__EXERCISE DETAILS__:
All of the data that follows should be given again exactly, without its images.

__PROVIDED DATA__:
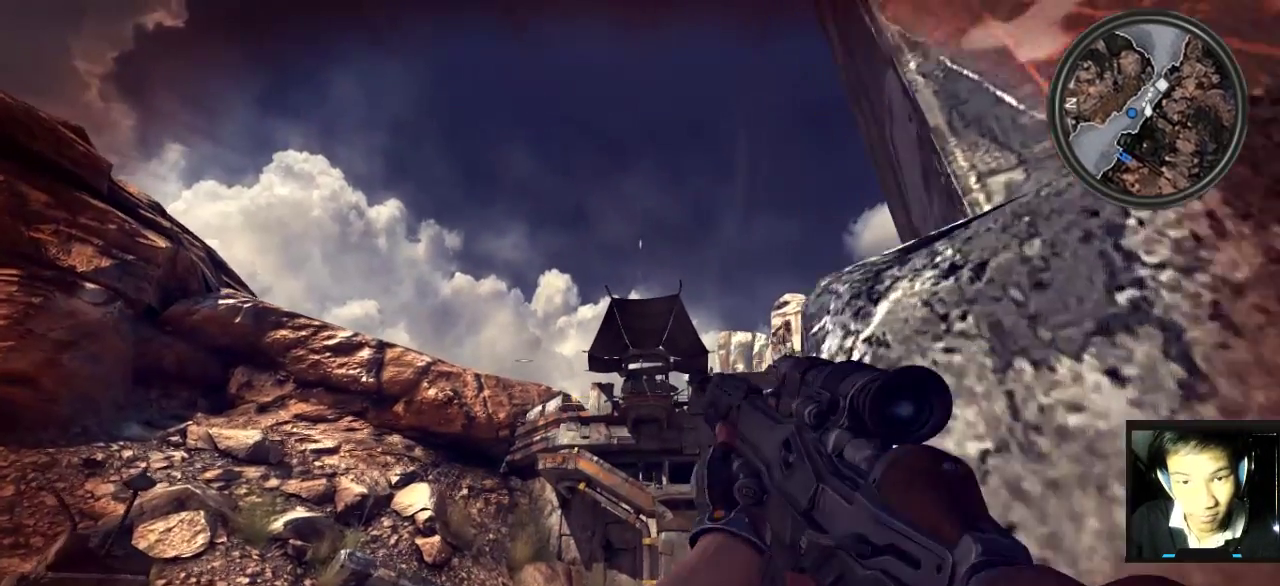
{"keys": [], "mouse": [], "mouse_move": "right", "events": [[350, "a", "down"], [450, "a", "up"]]}
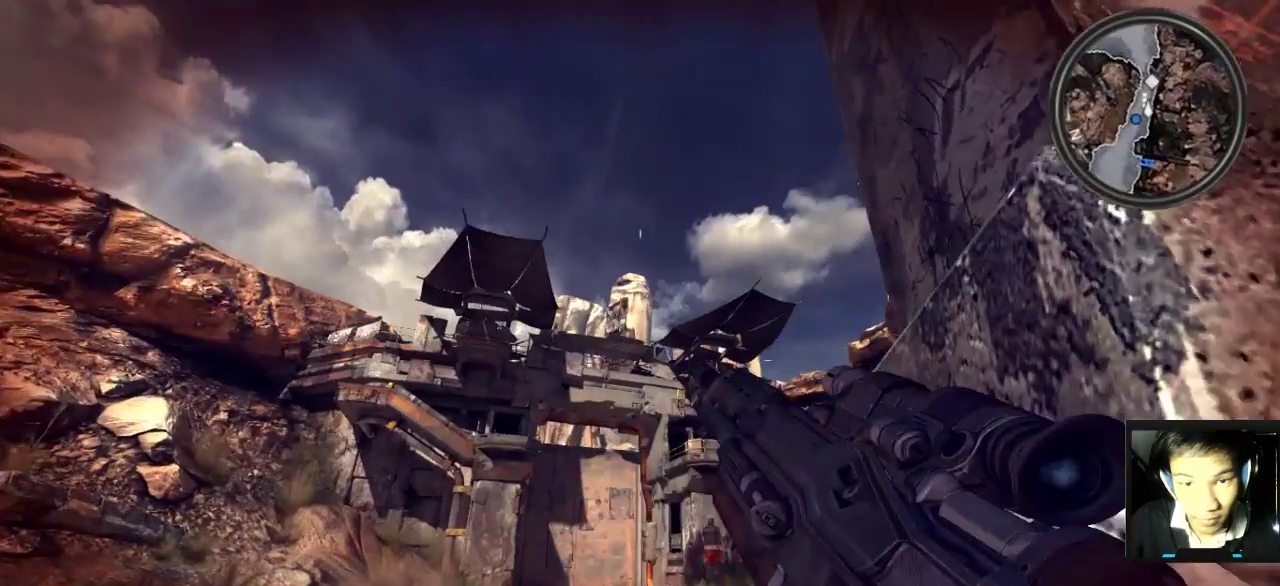
{"keys": [], "mouse": [], "mouse_move": "still", "events": [[233, "d", "down"], [317, "d", "up"]]}
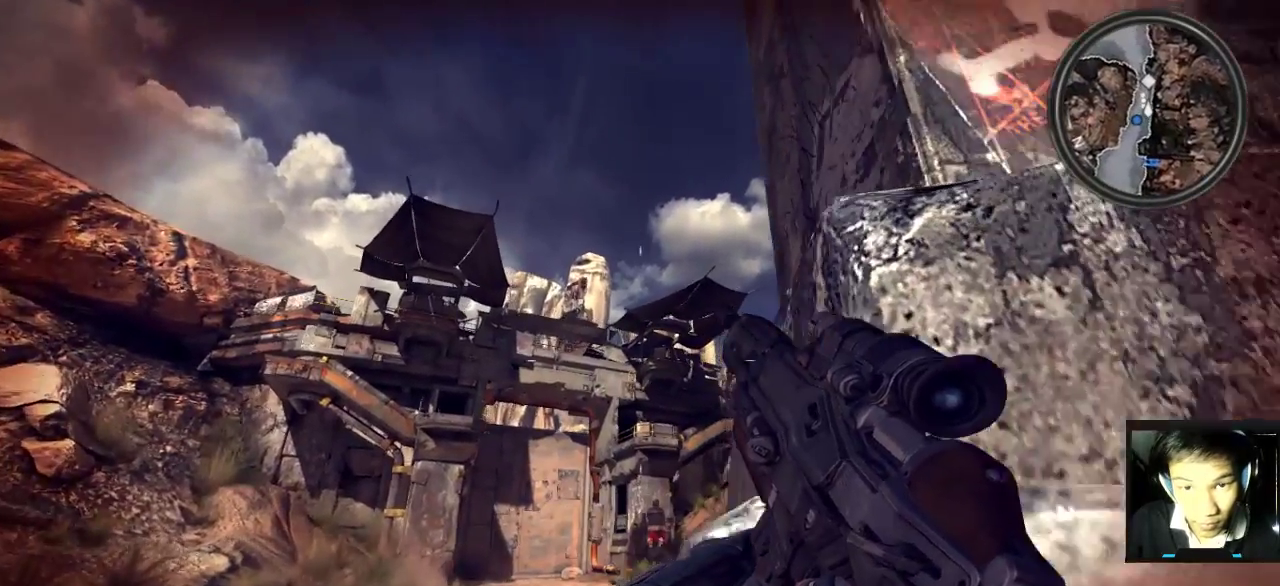
{"keys": [], "mouse": ["right"], "mouse_move": "still", "events": [[250, "a", "down"], [283, "mouse_right", "down"], [333, "a", "up"]]}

__TASK OUTPUT__:
{"keys": [], "mouse": [], "mouse_move": "right", "events": [[350, "a", "down"], [450, "a", "up"]]}
{"keys": [], "mouse": [], "mouse_move": "still", "events": [[233, "d", "down"], [317, "d", "up"]]}
{"keys": [], "mouse": ["right"], "mouse_move": "still", "events": [[250, "a", "down"], [283, "mouse_right", "down"], [333, "a", "up"]]}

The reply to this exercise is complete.